WHAT YOU ARE ASKED TO DO: Scan the entries that follow and copy out every line containing "demande".

DATA FOR THE TASK:
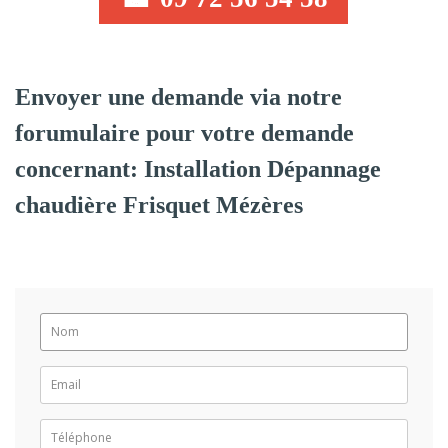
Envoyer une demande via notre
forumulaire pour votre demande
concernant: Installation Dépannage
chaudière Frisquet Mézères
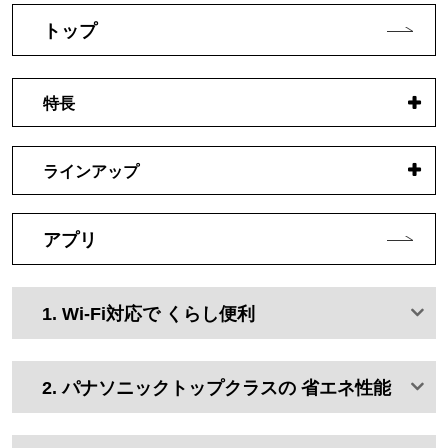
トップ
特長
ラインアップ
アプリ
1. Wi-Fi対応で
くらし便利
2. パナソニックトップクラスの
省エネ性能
--
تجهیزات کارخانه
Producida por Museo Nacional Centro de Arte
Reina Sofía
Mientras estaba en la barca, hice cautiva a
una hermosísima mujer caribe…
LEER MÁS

WRITTEN RESPONSE:
Envoyer une demande via notre
forumulaire pour votre demande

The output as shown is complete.